Bu yazı, devamında “Arjantin takımı içerisinde kaybolan
Messi’nin” savunması üzerine devam edecek. Ama her şeyden önce kabul ediyorum, Messi’nin
ruh haline bakıldığında milli takım içerisinde Cristiano Ronaldo kadar mağrur,
dik, sert bakışlı, gözleri ateş saçan bir lider değil. Hatta sadece Cristiano
değil, Avustralya’daki Aaron Mooy, Danimarka’daki Eriksen, Rusya’daki genç
Golovin kadar da lider değil. Sanki üzerinde bir yılmışlık, vazgeçmişlik ve
buram buram “bu takımdan hiçbir şey olmaz” hissine bürünmüşlük var. Haklı mı?

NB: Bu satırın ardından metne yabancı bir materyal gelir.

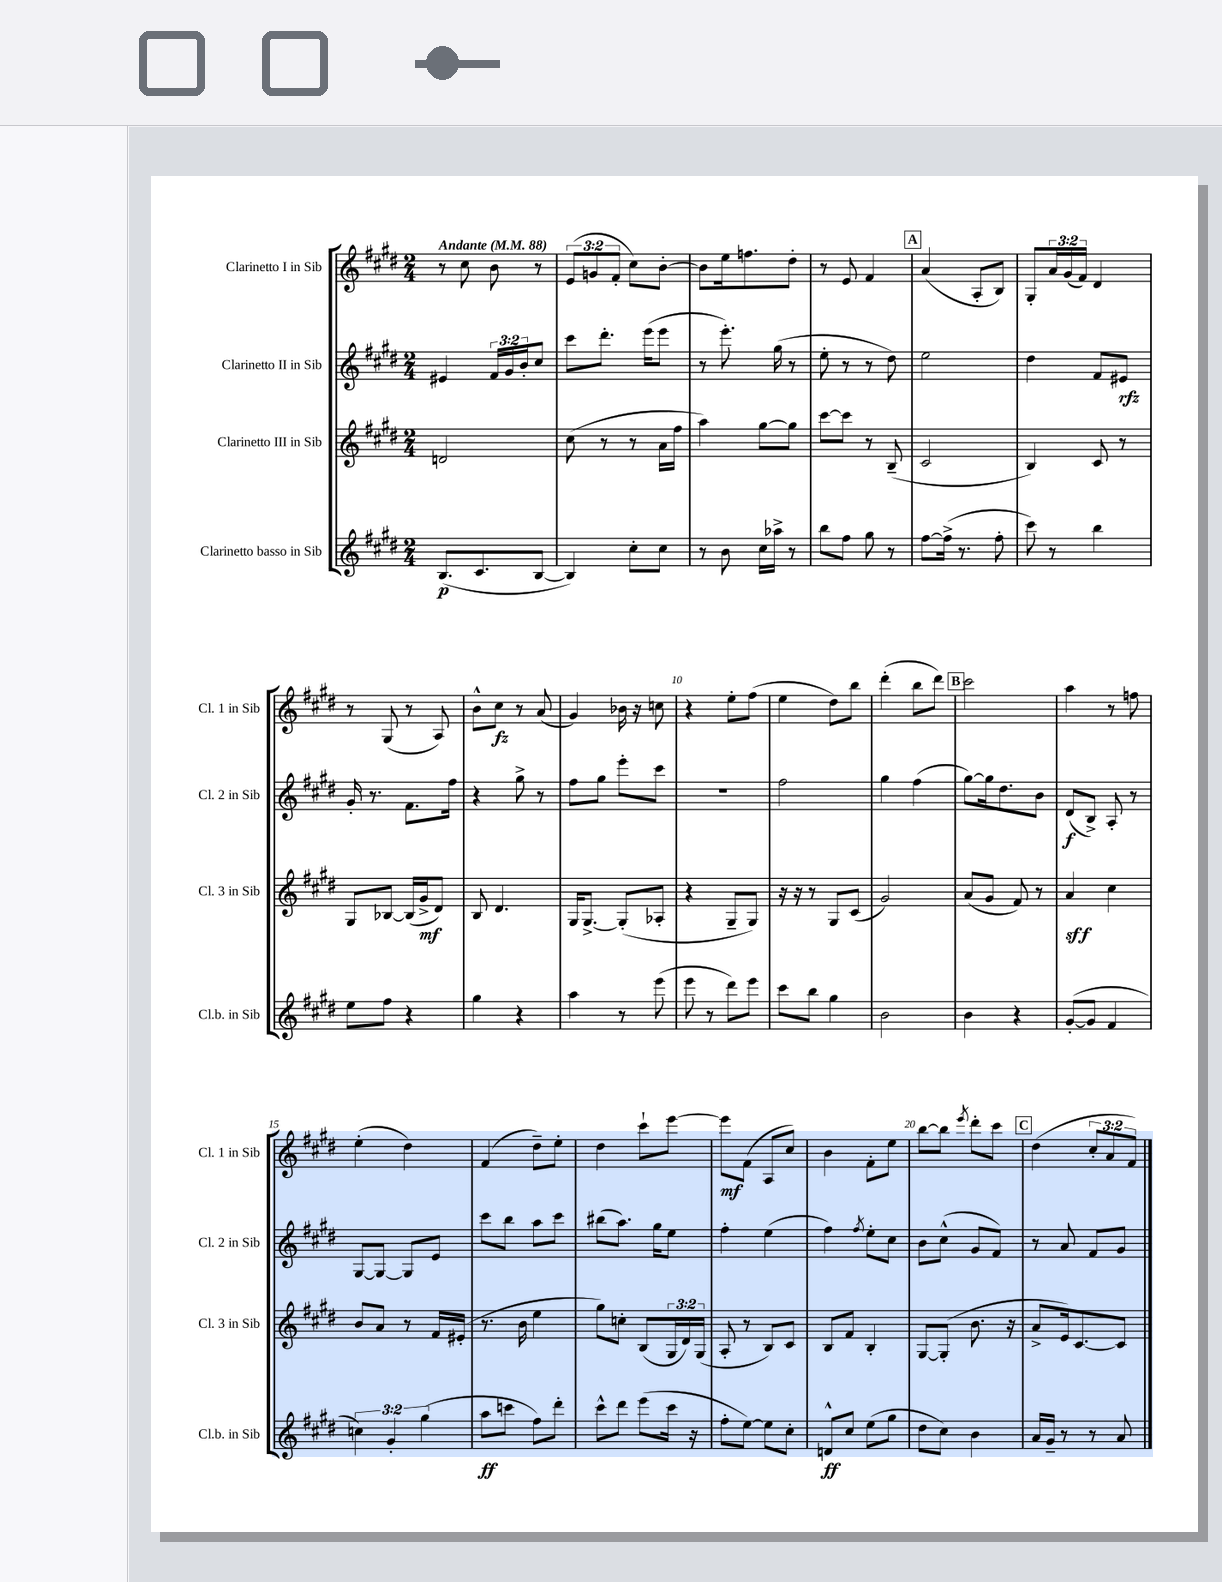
<<
\new StaffGroup <<
\new Staff = "s0" \with { instrumentName = "Clarinetto I in Sib" shortInstrumentName = "Cl. 1 in Sib" } {
    \clef treble \key e \major \numericTimeSignature \time 2/4 \override Staff.TupletNumber.text = #tuplet-number::calc-fraction-text \tempo "Andante" 4 = 88
    r8 cis''8 b'8 r8 |
    \tuplet 3/2 { e'8( g'8 fis'8-. } cis''8) b'8~-. |
    b'8 e''16 f''8. dis''8-. |
    r8 e'8 fis'4 |
    \mark \markup { \box "A" } a'4( a8-. b8) |
    gis8-. \tuplet 3/2 { a'16 gis'16( fis'16) } dis'4 |
    r8 gis8( r8 a8) |
    b'8-^ cis''8\fz r8 a'8( |
    gis'4) bes'16 r16 c''8 |
    r4 e''8-. fis''8( |
    e''4 dis''8) b''8 |
    dis'''4-.( b''8 dis'''8) |
    \mark \markup { \box "B" } cis'''2 |
    a''4 r8 f''8 |
    e''4-.( dis''4) |
    fis'4( dis''8--) e''8-. |
    dis''4 cis'''8-! e'''8~ |
    e'''8\mf fis'8( a8 cis''8) |
    b'4 fis'8-. e''8 |
    b''8~ b''8 \acciaccatura { e'''8 } dis'''8-. cis'''8 |
    \mark \markup { \box "C" } dis''4( \tuplet 3/2 { cis''8-. a'8 fis'8) } \bar "|." |
}
\new Staff = "s1" \with { instrumentName = "Clarinetto II in Sib" shortInstrumentName = "Cl. 2 in Sib" } {
    \clef treble \key e \major \numericTimeSignature \time 2/4 \override Staff.TupletNumber.text = #tuplet-number::calc-fraction-text
    eis'4 \tuplet 3/2 { fis'16 gis'16 b'16-. } cis''8 |
    cis'''8 dis'''8.-. e'''16( e'''8 |
    r8 e'''8.-.) gis''16( r8 |
    e''8-. r8 r8 dis''8) |
    \mark \markup { \box "A" } e''2 |
    dis''4 fis'8 eis'8\rfz |
    gis'16-. r8. fis'8. fis''16 |
    r4 gis''8-> r8 |
    fis''8 gis''8 e'''8-. cis'''8 |
    r2 |
    fis''2 |
    gis''4 fis''4( |
    \mark \markup { \box "B" } gis''8~) gis''16 dis''8. b'8 |
    dis'8\f( b8->) a8-. r8 |
    gis8~ gis8~ gis8 e'8 |
    cis'''8 b''8 a''8 cis'''8 |
    bis''8( a''8.) gis''16 e''8 |
    fis''4-. e''4( |
    fis''4) \acciaccatura { fis''8 } e''8-. cis''8 |
    b'8 cis''8-^( gis'8 fis'8) |
    \mark \markup { \box "C" } r8 a'8 fis'8 gis'8 \bar "|." |
}
\new Staff = "s2" \with { instrumentName = "Clarinetto III in Sib" shortInstrumentName = "Cl. 3 in Sib" } {
    \clef treble \key e \major \numericTimeSignature \time 2/4 \override Staff.TupletNumber.text = #tuplet-number::calc-fraction-text
    d'2 |
    cis''8( r8 r8 a'16 fis''16 |
    a''4) gis''8~ gis''8 |
    cis'''8~ cis'''8 r8 b8--( |
    \mark \markup { \box "A" } cis'2 |
    b4) cis'8 r8 |
    gis8 bes8~ bes16( gis'16->\mf dis'8) |
    b8 dis'4. |
    gis16 gis8.~-> gis8-.( aes8-. |
    r4 gis8-- gis8) |
    r16 r16 r8 gis8 cis'8( |
    gis'2) |
    \mark \markup { \box "B" } a'8( gis'8 fis'8) r8 |
    a'4\sff cis''4 |
    b'8 a'8 r8 fis'16 eis'16-.( |
    r8. b'16 e''4 |
    gis''8) c''8-. b8( \tuplet 3/2 { gis16 dis'16) gis16( } |
    a8-. r8 b8) cis'8 |
    b8 fis'8 b4-. |
    gis8~ gis8-.( b'8. r16 |
    \mark \markup { \box "C" } a'8-> e'16) cis'8.~ cis'8 \bar "|." |
}
\new Staff = "s3" \with { instrumentName = "Clarinetto basso in Sib" shortInstrumentName = "Cl.b. in Sib" } {
    \clef treble \key e \major \numericTimeSignature \time 2/4 \override Staff.TupletNumber.text = #tuplet-number::calc-fraction-text
    b8.\p( cis'8. b8~ |
    b4) cis''8-. cis''8 |
    r8 b'8 cis''16 aes''16-> r8 |
    b''8 fis''8 gis''8 r8 |
    \mark \markup { \box "A" } fis''8~ fis''16->( r8. fis''8-. |
    cis'''8) r8 b''4 |
    e''8 fis''8 r4 |
    gis''4 r4 |
    a''4 r8 e'''8( |
    e'''8 r8 dis'''8) e'''8 |
    cis'''8 b''8 gis''4 |
    b'2 |
    \mark \markup { \box "B" } b'4 r4 |
    gis'8~-.( gis'8 fis'4 |
    \tuplet 3/2 { c''4) gis'4-. gis''4( } |
    a''8\ff c'''8 fis''8) dis'''8-. |
    cis'''8-^ dis'''8 e'''8( cis'''16 r16 |
    fis''8-. e''8~) e''8 cis''8-. |
    d'8-^\ff cis''8 e''8( gis''8 |
    dis''8 cis''8) b'4 |
    \mark \markup { \box "C" } a'16 gis'16-- r8 r8 a'8 \bar "|." |
}
>>
>>
\layout { \context { \Score \override BarNumber.break-visibility = ##(#f #t #t) barNumberVisibility = #(every-nth-bar-number-visible 5) } }
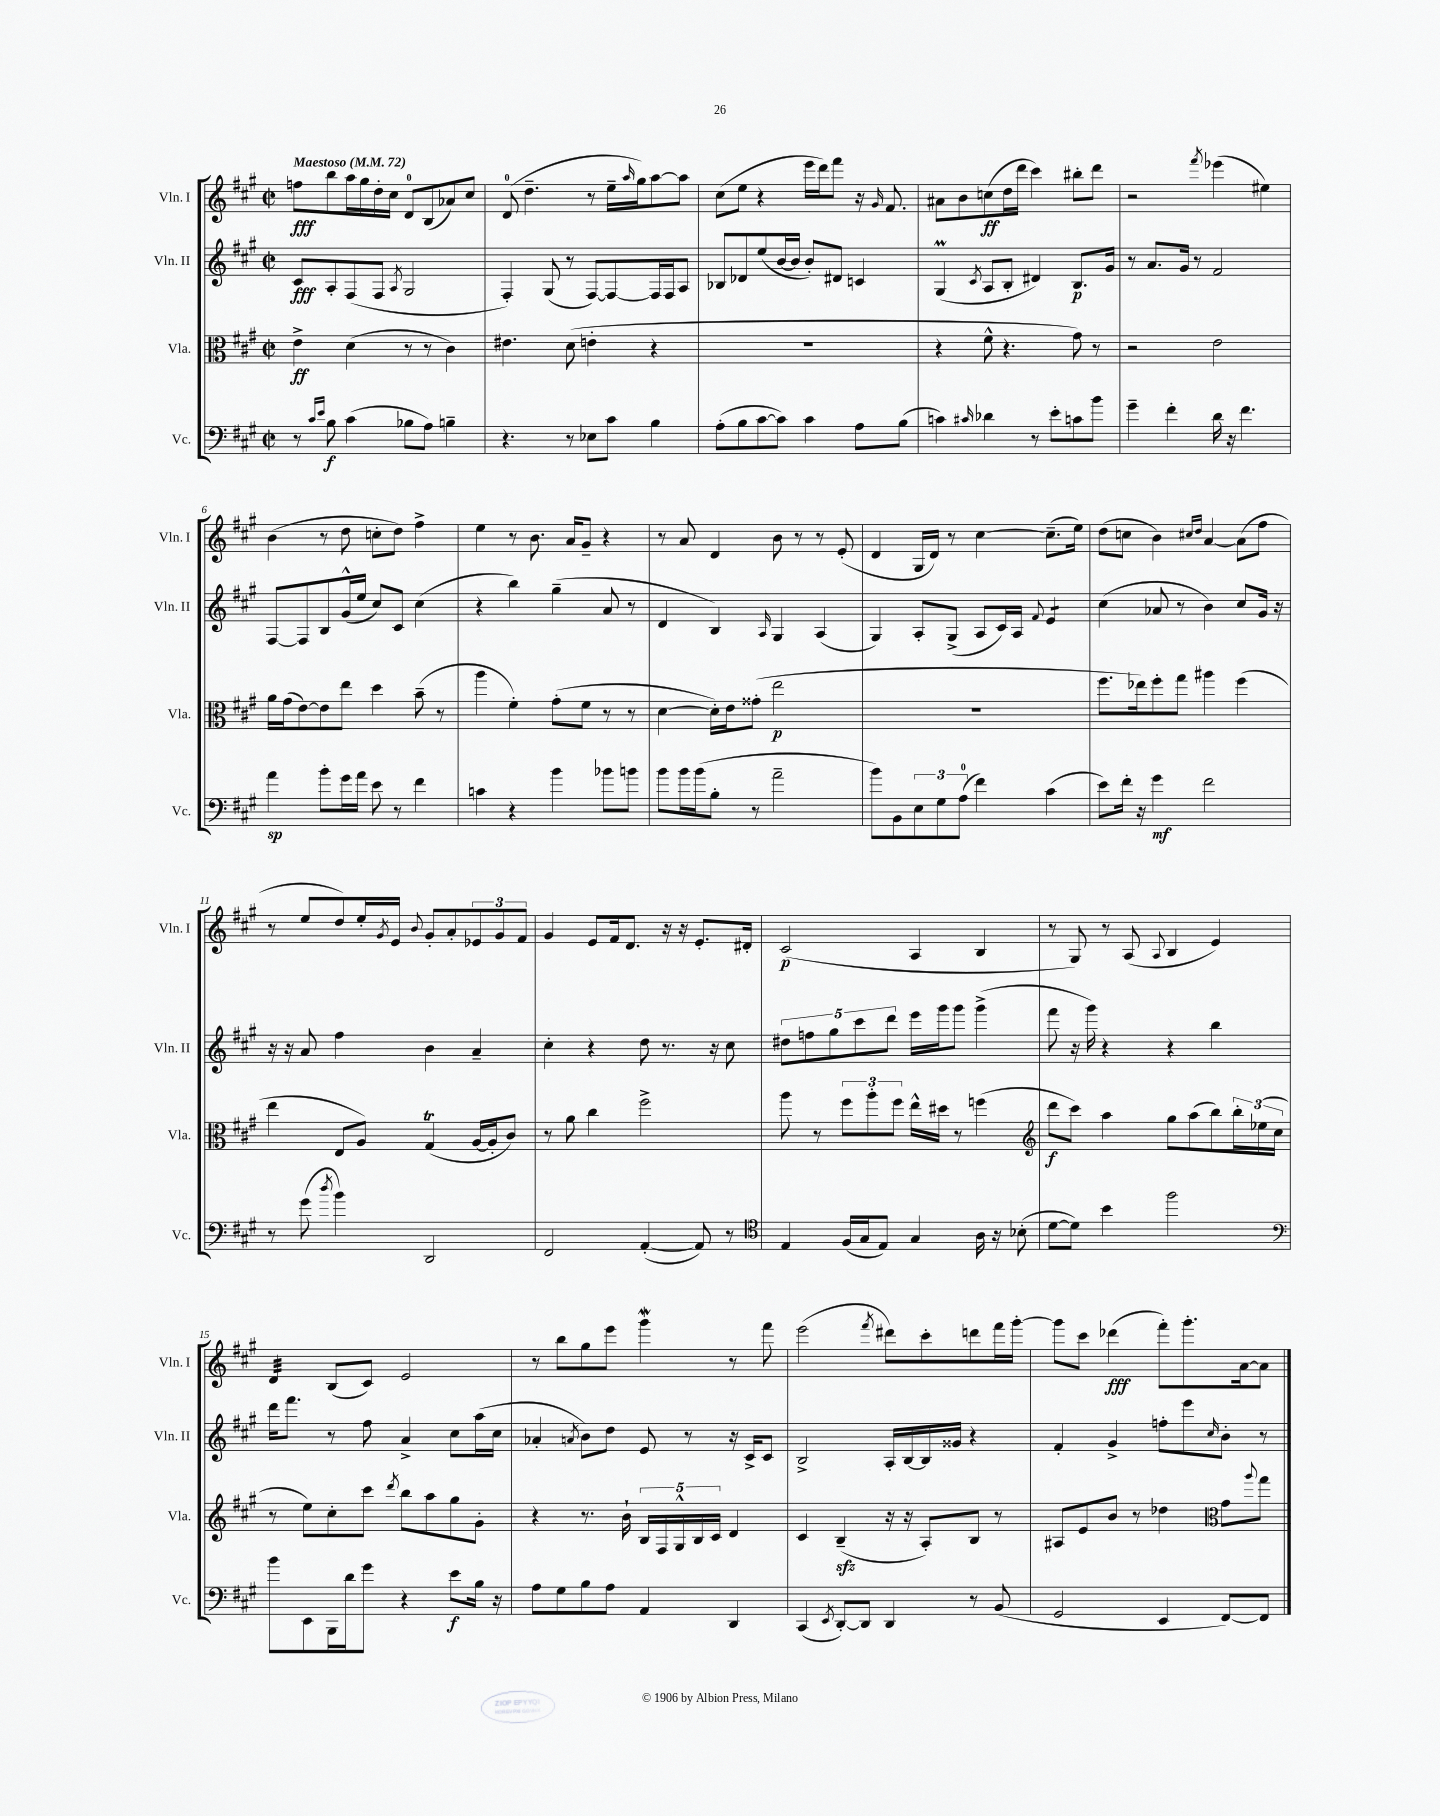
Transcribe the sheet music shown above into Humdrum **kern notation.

**kern	**kern	**kern	**kern
*staff4	*staff3	*staff2	*staff1
*clefF4	*clefC3	*clefG2	*clefG2
*k[f#c#g#]	*k[f#c#g#]	*k[f#c#g#]	*k[f#c#g#]
*M2/2	*M2/2	*M2/2	*M2/2
*met(c|)	*met(c|)	*met(c|)	*met(c|)
*MM72	*MM72	*MM72	*MM72
8r	4e^	8c#	8ff
16qqc#	.	.	.
16qqe	.	.	.
8B	.	8A'	8bb
(4c#	(4d	(8F#	16aa
.	.	.	16gg#
.	.	8F#	16dd'
.	.	.	16cc#
.	.	8qA	.
8B-	8r	2G#	8d
8A)	8r	.	(8B
4B~	4c#)	.	8a-)
.	.	.	8cc#
=	=	=	=
4.r	4.e#	4F#')	(8d
.	.	.	4.dd~
.	.	(8G#	.
8r	(8d	8r	.
8E-	4e'	[8F#)	8r
8c#	.	8F#_	16ee~
.	.	.	16qqaa
.	.	.	16gg#)
4B	4r	16F#]	[8aa
.	.	16F#	.
.	.	8A	8aa]
=	=	=	=
(8A'	1r	8B-	(8cc#
8B	.	8d-	8ee
[8c#	.	(8ee	4r
8c#])	.	[16b	.
.	.	16b]	.
4c#	.	8b')	16eee
.	.	.	16ddd)
.	.	8d#	8fff#
8A	.	4c	16r
.	.	.	16qqg#
.	.	.	8.f#
(8B	.	.	.
=	=	=	=
4c)	4r	(4G#	8a#
.	.	.	8b
16qqc#	.	8qc#	.
4d-	8f#^^	8A	(8cc
.	4.r	8B'	16dd
.	.	.	16ddd
8r	.	4d#)	4ccc#)
8e'	.	.	.
8c	8g#)	8.B	8bb#'
8b	8r	.	8ddd
.	.	16g#	.
=	=	=	=
4g#~	2r	8r	2r
.	.	8.a	.
4f#'	.	.	.
.	.	16g#	.
.	.	8r	.
.	.	.	8qfff#
16d	2e	2f#	(4eee-
16r	.	.	.
4.f#	.	.	.
.	.	.	4ee#)
=	=	=	=
4a	16a	[8F#	(4b
.	(16g#	.	.
.	[8e)	8F#]	.
8b'	8e]	8B	8r
16g#	8ee	(16g#^^	8dd
16a	.	16ee	.
8e	4dd	8cc#)	8cc'
8r	.	8c#	8dd)
4f#	(8b~	(4cc#	4ff#^
.	8r	.	.
=	=	=	=
4c	4aa	4r	4ee
4r	4f#')	4bb)	8r
.	.	.	8.b
4b	(8g#'	(4gg#~	.
.	.	.	16a
.	8f#	.	8g#~
8b-	8r	8a	4r
8b	8r	8r	.
=	=	=	=
8b	[4d	4d	8r
16b	.	.	8a
(16b	.	.	.
8B'	16d'])	4B)	4d
.	16e	.	.
8r	(8g##'	.	.
.	.	16qqA	.
2a~	2ee	4G#	8b
.	.	.	8r
.	.	(4A	8r
.	.	.	(8e'
=	=	=	=
8b)	1r	4G#)	4d
8BB	.	.	.
12E	.	8A'	16G#
.	.	.	16d)
12G#	.	.	.
.	.	(8G#^	8r
(12A	.	.	.
4f#)	.	8A	[4cc#
.	.	16c#)	.
.	.	16A	.
.	.	8qqf#	.
(4c#	.	4e	(8.cc#~]
.	.	.	16ee)
=	=	=	=
8e)	8.ff#	(4cc#	(8dd
16f#'	.	.	8cc
16r	16ee-)	.	.
4g#	8ff#'	8a-	4b)
.	8gg#	8r	.
.	.	.	16qqcc#
.	.	.	16qqdd
2f#	4aa#	4b)	[4a
.	(4ff#	8cc#	(8a]
.	.	16g#	8ff#
.	.	16r	.
=	=	=	=
8r	4ee	16r	8r
.	.	16r	.
(8g#	.	8a	8ee
8qdd	.	.	.
4b)	8E	4ff#	8dd)
.	8A)	.	16ee'
.	.	.	8qg#
.	.	.	16e
.	.	.	8qqb
2DD	(4G#	4b	8g#'
.	.	.	8a'
.	[16A	4a~	12e-
.	16A']	.	.
.	.	.	12g#
.	8c#)	.	.
.	.	.	12f#
=	=	=	=
2FF#	8r	4cc#'	4g#
.	8a	.	.
.	4cc#	4r	8e
.	.	.	16f#
.	.	.	8.d
([4AA'	2ff#^	8dd	.
.	.	8.r	16r
.	.	.	16r
8AA])	.	.	8.e'
.	.	16r	.
8r	.	8cc#	.
.	.	.	16d#'
=	=	=	=
*clefC4	*	*	*
4E	8aa	10dd#	(2c#
.	.	10ff	.
.	8r	.	.
.	.	10gg#	.
(16F#	12ff#	.	.
.	.	10ccc#	.
16G#	.	.	.
.	12aa'	.	.
8E)	.	.	.
.	.	10ddd	.
.	12ff#	.	.
4G#	16ee^^	16eee	4A
.	16dd#	16ggg#	.
.	8r	8ggg#	.
16A	(4ff	(4ggg#^	4B
16r	.	.	.
(8B-'	.	.	.
=	=	=	=
*	*clefG2	*	*
[8d	8ddd	8fff#	8r
8d])	8ccc#)	16r	8G#)
.	.	16ggg#)	.
4b	4aa	4r	8r
.	.	.	(8A
.	.	.	8qqA
2ff#	8gg#	4r	4B
.	(8aa	.	.
.	8bb)	4bb	4e)
.	24bb'	.	.
.	(24ee-	.	.
.	24cc#	.	.
=	=	=	=
*clefF4	*	*	*
8b	8r	16ddd	4d
.	.	8.fff#	.
8EE	8ee)	.	.
16BBB	8cc#'	8r	(8B
16d	.	.	.
8g#	8ccc#	8ff#	8c#)
.	8qddd	.	.
4r	8bb	4a^	2e
.	8aa	.	.
8e	8gg#	8cc#	.
16B	8g#'	(16aa	.
16r	.	16cc#	.
=	=	=	=
8A	4r	4a-'	8r
8G#	.	.	8bb
.	.	8qa	.
8B	8.r	8b)	8gg#
8A	.	8dd	8eee
.	16b`	.	.
4AA	20B	8e	4ggg#
.	20F#	.	.
.	20G#^^	.	.
.	.	8r	.
.	20B	.	.
.	20c#	.	.
4DD	4d	16r	8r
.	.	16c#^	.
.	.	8c#	8fff#
=	=	=	=
(4CC#	4c#	2B^	(2eee
8qEE	.	.	.
[8DD')	(4B~	.	.
8DD]	.	.	.
.	.	.	8qfff#
4DD	16r	16A'	8ddd#)
.	16r	[16B	.
.	8A')	16B]	8ccc#'
.	.	16g##	.
8r	8B	4r	8ddd
(8BB	8r	.	16fff#
.	.	.	[16ggg#'
=	=	=	=
2GG#	8A#	4f#'	8ggg#]
.	8e	.	8ccc#
.	8b	4g#^	(4ddd-
.	8r	.	.
4EE	4dd-	8ff'	8fff#')
.	.	8eee	8.ggg#'
*	*clefC3	*	*
.	.	16qqcc#	.
[8FF#)	8g#	8b'	.
.	.	.	[16a
.	8qqaa	.	.
8FF#]	8gg#	8r	8a]
==	==	==	==
*-	*-	*-	*-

Galiba fazlasıyla. “Dünyanın en iyisi” Lionel Messi, neden Arjantin içinde
başka bir adama dönüşüyor ve sanki pek kullanmadığı isimlerden Andres
Cuccittini diye “bir şeyler çabalayan ama yetmeyen normal bir 10 numara”ya
dönüşüyor? Bunu biraz açalım.
İzlandalı olsaydı ilerleme şansı daha fazlaydı
Arjantin, takım kalitesi olarak aslında 2002’den bu yana
favoriler arasında değil. Son olarak komple şekilde kaliteli bir kadroya sahip
olduğu yer 2002 Dünya Kupası’ydı. Sorin ve Zanetti’li iki yönü de kuvvetli kenar
oyunculara ve Veron, Simeone, Almeyda gibi kalite orta sahalara sahiplerdi.
Kaldı ki o dönemde orta sahaların bugünkü kadar tempolu olmaları da şart
değildi. Yine de o kadroya rağmen gruplardan çıkamamışlardı.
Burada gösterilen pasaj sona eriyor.